Using bioinformatics, single-cell RNA-seq datasets, and validation in A53T α-synuclein transgenic mice, the paper identifies five mitophagy-related hub genes (CANX, GABARAPL1, HSPD1, PPARGC1A, TOMM20) that are differentially expressed across substantia nigra cell types and peripheral immune cells…

By linking validated mitophagy-related genes to both CNS cell-specific and peripheral immune alterations in PD, the study provides actionable candidate targets and biomarkers for mitochondrial-focused therapeutic development and immune-modulating strategies.

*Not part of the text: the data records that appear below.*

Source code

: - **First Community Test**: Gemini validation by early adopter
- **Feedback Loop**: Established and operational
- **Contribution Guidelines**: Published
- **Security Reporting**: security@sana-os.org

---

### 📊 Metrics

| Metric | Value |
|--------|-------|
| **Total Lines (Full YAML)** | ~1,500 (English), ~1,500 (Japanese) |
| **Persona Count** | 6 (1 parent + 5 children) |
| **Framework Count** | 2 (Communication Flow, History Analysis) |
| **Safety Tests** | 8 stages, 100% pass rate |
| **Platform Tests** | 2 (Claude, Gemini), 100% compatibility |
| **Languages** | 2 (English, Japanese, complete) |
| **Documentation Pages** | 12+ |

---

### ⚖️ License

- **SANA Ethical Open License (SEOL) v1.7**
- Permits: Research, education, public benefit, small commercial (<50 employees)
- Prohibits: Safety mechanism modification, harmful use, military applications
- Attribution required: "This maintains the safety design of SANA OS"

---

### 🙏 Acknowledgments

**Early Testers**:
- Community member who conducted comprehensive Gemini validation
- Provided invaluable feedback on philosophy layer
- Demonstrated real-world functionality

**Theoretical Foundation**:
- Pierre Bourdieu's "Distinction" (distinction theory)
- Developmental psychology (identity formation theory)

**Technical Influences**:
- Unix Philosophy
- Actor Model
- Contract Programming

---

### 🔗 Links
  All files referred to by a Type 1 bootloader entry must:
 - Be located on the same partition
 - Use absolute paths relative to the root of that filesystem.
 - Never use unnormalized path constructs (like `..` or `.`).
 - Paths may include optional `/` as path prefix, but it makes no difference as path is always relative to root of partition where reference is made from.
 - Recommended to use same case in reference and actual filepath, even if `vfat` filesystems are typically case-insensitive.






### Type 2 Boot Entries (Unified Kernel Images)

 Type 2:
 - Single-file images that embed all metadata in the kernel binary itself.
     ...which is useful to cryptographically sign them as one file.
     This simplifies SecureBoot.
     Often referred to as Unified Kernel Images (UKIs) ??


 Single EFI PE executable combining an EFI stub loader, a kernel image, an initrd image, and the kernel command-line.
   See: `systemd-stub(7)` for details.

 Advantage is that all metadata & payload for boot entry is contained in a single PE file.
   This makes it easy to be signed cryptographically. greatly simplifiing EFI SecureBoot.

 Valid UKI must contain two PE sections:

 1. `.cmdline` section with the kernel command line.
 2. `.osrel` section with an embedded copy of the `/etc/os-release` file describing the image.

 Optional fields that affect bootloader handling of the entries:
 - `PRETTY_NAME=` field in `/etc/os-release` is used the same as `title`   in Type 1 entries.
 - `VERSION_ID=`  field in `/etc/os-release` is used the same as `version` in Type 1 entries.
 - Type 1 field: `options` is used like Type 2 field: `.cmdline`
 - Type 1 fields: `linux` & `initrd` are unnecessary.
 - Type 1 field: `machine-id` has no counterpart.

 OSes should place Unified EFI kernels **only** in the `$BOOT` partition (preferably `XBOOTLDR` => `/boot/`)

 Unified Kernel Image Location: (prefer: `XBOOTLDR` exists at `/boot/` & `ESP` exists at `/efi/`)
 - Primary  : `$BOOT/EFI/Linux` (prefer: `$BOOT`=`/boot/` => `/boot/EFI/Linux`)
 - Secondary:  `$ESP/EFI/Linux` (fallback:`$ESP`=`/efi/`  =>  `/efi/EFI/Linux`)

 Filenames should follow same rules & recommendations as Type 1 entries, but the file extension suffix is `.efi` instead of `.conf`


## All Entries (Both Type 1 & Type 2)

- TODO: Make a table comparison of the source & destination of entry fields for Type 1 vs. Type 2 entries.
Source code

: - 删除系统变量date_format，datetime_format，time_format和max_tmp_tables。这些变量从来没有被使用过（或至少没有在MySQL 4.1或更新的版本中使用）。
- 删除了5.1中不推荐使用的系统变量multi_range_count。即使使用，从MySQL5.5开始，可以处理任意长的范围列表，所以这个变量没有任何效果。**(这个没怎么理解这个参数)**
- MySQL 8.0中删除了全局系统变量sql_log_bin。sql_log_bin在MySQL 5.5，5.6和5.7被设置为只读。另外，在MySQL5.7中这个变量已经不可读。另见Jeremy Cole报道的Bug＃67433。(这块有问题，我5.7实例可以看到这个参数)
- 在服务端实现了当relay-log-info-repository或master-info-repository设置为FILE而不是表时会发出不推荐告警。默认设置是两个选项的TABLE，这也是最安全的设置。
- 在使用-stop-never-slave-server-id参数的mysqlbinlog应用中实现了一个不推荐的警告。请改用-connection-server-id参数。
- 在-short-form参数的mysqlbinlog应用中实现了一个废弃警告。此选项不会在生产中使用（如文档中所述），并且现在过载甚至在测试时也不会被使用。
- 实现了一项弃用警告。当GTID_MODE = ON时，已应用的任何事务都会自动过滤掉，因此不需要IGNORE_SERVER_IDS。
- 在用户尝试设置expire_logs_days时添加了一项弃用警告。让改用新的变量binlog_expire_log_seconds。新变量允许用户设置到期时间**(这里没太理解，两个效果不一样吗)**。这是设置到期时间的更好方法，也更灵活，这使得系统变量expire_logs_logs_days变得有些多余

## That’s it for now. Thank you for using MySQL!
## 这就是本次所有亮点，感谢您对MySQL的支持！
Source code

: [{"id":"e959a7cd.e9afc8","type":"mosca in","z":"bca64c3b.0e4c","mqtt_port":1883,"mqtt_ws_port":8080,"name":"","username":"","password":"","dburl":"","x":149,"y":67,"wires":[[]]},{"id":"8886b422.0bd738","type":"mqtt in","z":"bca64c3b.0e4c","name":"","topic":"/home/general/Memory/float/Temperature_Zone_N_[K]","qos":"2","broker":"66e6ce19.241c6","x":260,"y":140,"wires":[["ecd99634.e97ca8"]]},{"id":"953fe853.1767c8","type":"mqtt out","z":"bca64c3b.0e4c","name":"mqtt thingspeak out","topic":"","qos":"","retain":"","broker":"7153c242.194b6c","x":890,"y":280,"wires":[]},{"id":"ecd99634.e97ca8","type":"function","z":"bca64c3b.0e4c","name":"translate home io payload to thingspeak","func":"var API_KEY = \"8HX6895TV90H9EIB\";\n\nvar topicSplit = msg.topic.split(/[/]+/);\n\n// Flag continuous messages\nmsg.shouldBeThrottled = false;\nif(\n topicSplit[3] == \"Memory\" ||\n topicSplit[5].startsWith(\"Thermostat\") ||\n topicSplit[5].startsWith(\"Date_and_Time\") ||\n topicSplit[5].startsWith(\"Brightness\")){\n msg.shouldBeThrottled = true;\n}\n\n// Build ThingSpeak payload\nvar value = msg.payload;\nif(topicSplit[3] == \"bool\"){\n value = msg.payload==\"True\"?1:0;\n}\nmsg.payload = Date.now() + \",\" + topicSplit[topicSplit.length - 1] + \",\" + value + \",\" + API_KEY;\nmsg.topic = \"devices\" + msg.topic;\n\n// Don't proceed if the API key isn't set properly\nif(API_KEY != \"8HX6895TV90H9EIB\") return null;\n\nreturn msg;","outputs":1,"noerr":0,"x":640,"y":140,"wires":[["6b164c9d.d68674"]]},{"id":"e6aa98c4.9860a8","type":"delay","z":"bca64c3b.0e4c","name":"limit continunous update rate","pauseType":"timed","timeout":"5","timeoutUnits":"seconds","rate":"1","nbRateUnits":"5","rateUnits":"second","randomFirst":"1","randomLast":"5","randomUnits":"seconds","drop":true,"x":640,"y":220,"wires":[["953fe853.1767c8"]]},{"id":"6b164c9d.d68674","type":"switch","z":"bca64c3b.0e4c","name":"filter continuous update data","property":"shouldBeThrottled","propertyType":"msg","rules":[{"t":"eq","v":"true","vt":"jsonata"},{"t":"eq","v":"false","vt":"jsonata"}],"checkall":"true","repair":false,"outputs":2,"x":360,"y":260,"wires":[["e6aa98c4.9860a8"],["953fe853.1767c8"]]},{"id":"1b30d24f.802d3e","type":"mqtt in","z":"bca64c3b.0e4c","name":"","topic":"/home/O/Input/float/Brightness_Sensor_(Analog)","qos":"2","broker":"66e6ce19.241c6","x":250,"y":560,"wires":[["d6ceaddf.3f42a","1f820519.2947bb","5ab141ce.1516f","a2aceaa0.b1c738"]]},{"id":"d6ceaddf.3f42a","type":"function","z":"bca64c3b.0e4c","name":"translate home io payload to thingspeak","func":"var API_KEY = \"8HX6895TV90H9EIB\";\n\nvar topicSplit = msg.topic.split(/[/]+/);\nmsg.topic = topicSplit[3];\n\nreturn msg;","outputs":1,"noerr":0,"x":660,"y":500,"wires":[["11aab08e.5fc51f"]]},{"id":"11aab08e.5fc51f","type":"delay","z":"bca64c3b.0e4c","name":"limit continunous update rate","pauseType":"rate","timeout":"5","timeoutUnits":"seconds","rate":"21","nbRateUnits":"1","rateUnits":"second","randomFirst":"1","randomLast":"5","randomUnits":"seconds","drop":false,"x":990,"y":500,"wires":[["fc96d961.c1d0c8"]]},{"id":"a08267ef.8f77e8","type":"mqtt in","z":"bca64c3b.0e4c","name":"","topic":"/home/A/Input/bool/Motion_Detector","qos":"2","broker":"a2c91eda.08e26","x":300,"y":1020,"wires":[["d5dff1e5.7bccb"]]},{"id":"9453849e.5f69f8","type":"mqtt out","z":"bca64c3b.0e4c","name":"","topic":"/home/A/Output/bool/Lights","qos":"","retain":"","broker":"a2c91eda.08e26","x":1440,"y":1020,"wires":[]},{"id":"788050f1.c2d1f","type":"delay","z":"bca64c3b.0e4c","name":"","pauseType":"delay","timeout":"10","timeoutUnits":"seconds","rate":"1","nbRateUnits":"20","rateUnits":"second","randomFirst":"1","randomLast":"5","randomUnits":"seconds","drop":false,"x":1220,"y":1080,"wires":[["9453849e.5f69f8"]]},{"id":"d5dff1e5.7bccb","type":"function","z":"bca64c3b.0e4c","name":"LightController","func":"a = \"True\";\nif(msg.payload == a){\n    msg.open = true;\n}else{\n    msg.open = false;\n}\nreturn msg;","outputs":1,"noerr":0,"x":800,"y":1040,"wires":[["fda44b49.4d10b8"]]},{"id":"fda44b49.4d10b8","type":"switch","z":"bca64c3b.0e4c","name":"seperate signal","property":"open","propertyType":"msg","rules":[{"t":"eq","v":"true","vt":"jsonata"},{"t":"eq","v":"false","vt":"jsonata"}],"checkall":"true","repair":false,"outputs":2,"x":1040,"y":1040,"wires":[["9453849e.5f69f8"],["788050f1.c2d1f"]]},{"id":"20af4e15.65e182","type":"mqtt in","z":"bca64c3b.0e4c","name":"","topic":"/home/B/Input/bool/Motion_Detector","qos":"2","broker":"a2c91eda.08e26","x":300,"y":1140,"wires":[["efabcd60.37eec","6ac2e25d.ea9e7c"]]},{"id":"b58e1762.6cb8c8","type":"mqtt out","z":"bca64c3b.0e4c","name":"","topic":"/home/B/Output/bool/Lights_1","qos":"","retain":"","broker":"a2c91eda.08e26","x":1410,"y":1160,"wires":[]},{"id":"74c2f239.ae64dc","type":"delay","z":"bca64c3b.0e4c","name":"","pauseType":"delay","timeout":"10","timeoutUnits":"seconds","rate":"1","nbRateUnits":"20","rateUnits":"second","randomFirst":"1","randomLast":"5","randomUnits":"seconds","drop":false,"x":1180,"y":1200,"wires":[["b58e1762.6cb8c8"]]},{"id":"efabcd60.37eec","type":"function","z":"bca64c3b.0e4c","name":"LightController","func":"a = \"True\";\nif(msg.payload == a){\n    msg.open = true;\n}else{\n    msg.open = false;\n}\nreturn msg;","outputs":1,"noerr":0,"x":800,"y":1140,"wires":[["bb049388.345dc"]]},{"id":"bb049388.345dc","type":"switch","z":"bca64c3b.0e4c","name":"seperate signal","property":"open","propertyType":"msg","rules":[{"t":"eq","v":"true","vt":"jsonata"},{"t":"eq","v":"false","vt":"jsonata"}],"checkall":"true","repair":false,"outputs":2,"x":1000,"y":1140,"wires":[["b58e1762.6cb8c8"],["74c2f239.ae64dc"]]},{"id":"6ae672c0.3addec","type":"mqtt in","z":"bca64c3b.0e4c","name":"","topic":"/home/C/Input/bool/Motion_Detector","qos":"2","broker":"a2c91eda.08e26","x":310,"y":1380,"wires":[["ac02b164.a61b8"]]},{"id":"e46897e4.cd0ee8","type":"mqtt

BACKGROUND: Mitophagy plays a critical role in the pathology of Parkinson's disease (PD) via mitochondrial quality control, making it a promising therapeutic target. However, the precise mechanistic role of mitophagy in PD pathogenesis and progression remains unclear. METHODS: We conducted a bioinformatic analysis to identify hub mitophagy-related differentially expressed genes (hub-MPDEGs). The mRNA expression levels of these identified genes were validated using two single-cell RNA sequencing datasets (GSE178265 and PRJNA1145007) and further confirmed in an α-synuclein A53T transgenic mouse model. RESULTS: Five hub-MPDEGs were identified: CANX, GABARAPL1, HSPD1, PPARGC1A, and TOMM20. Transcriptomic analysis revealed elevated abundance of these genes in α-synuclein A53T mice compared to controls. Single-cell resolution analysis demonstrated significant differential expression of these genes in astrocytes, dopamine neurons, glutamatergic neurons, endothelial cells, and oligodendrocyte precursor cells within the substantia nigra of PD samples compared to controls. Furthermore, significant differences in mRNA levels were observed in peripheral immune cells, specifically CD4+ T cells, CD8+ T cells, monocytes, and NK cells, between control and PD samples. CONCLUSIONS: This study identifies and validates five key mitophagy-related genes that are differentially regulated in the central nervous system and peripheral immune cells in the context of Parkinson's disease. These findings highlight the systemic nature of mitophagy dysregulation in PD.